[[ SOURCE PASSAGE open ]]

Yesterday, I spent about 8 hours clearing Himalayan blackberry brambles.  I did not measure the area, but I think I cleared around 500 square feet.  Last winter I cleared about twice that, and this fall another 500 or so sq feet.  These areas are like a small park for me now.

The solitude of this work, the rhythm, physicality, fresh air, and bird song, are as spiritual as I can claim without spirits. Today I am so sore I can hardly move.  That's fine as well.

There might be another work day or two, to clear out the remainder, leaving a few more days to cut the fallen and dead trees into next year's firewood.    I'll rake the clear soil and broadcast grass and clover seeds.   At the edges of the standing Douglas Hawthornes, I've been planting daffodils, rudbeckias, snd crocosimia.  Home depot had more daffodils for 50% off, so I bought 2 more packages of 20.

There is room for a nice, big tree.  Next week I want to see if I can find a fossil tree, such as a monkey puzzle or dawn redwood.  Metasequoia are rapid growers, but I dont know if deer eat them.  They would not touch a monkey puzzle, but those are hard to find.

Im leaning towards the monkey puzzle if I can find a nice one.

Monkey Puzzle Tree  forestry about.com

Dawn Redwood  dawnredwood.org

Comment by Daniel W on November 11, 2016 at 8:45am

Randy, they are reslly good, too.  Like a very juicy candy. 

After persimmons, and a few remaing Liberty apples, no more fresh garden fruit until next year.  There are still some root crops, especially turnips and chinese radishes, and scallions.

It's been a very good gardening year.  Im happy with it.

Now organizing seeds and looking at online seed catalogs. 

Comment by Randall Smith on November 11, 2016 at 7:04am

Wow, Daniel! Those are some big persimmons! I'm glad you're finally enjoying the fruits of your labor--literally!

Comment by Daniel W on November 10, 2016 at 10:40am

Joan, that makes sense I guess.  It's an important issue to Laura, in her area.  Maybe it's the fallen leaves that burn so easily and start the conflagration. Maybe a deciduous tree with small leaves would be less concerning because they don't collect as much, but I don't know.

Here is another type of persimmon from my orchard.  They are big, a Japanese variety called "Saijo".   The nursery websites claim that means, "The very best" in Japanese.  Always being the skeptic, I looked that up on Google Translate, and it comes back as "Talented Woman".  Regardless, it's delicious.  I think the NIkita's Gift Asian/American hybrid has a more complex flavor, but both are delicious.

The photo is Saijo, with a couple of Nikita's Gift for comparison.  The NG are more squat and red, Saijo more oblong and orange.  The original Saijo tree is supposedly still alive in Japan, something like 600 years old.  NG was developed in Yalta in the Ukraine as an attempt to grow persimmons in the colder Russian climate, by crossing the larger Asian persimmons Diospyros kaki,  with smaller, hardier American persimmon Diospyros virgiana.

[[ SOURCE PASSAGE closed ]]
[[ EXTRACTED INFORMATION open ]]

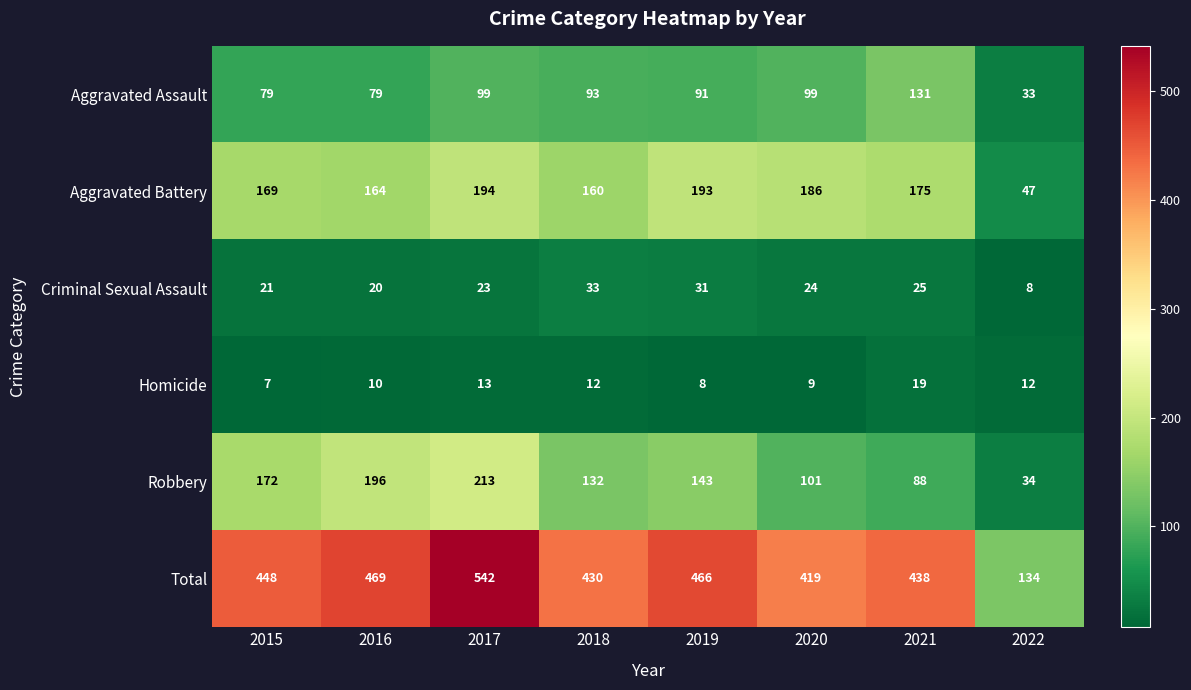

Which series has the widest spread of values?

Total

[[ EXTRACTED INFORMATION closed ]]
[[ EXTRACTED INFORMATION open ]]

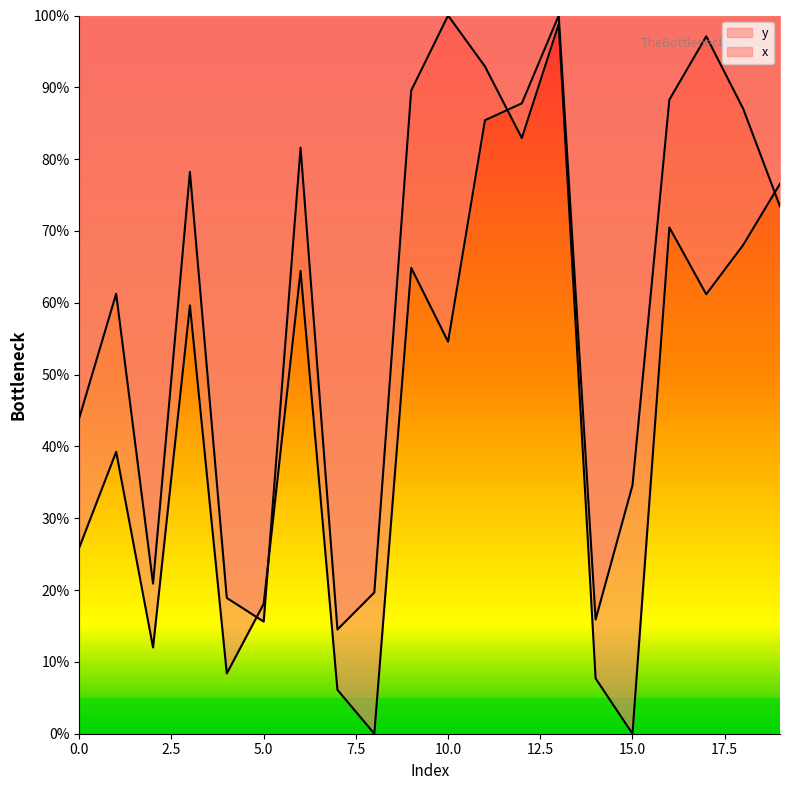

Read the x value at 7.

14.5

[[ EXTRACTED INFORMATION closed ]]
[[ EXTRACTED INFORMATION open ]]

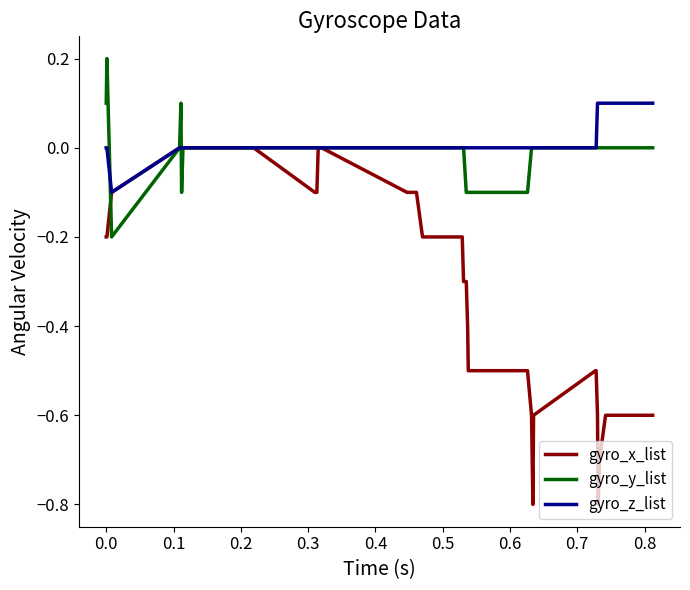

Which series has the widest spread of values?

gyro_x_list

[[ EXTRACTED INFORMATION closed ]]

▶ BRIEF 1:
According to the gardening passage, what translation did Google Translate give for "Saijo"?
▶ BRIEF 2:
Quote the gardening passage word for word, beginning at the words "After persimmons, and" and stopping after "I don't know.".

▶ ANSWER BOX 1:
"Talented Woman"

▶ ANSWER BOX 2:
After persimmons, and a few remaing Liberty apples, no more fresh garden fruit until next year.  There are still some root crops, especially turnips and chinese radishes, and scallions.

It's been a very good gardening year.  Im happy with it.

Now organizing seeds and looking at online seed catalogs. 

Comment by Randall Smith on November 11, 2016 at 7:04am

Wow, Daniel! Those are some big persimmons! I'm glad you're finally enjoying the fruits of your labor--literally!

Comment by Daniel W on November 10, 2016 at 10:40am

Joan, that makes sense I guess.  It's an important issue to Laura, in her area.  Maybe it's the fallen leaves that burn so easily and start the conflagration. Maybe a deciduous tree with small leaves would be less concerning because they don't collect as much, but I don't know.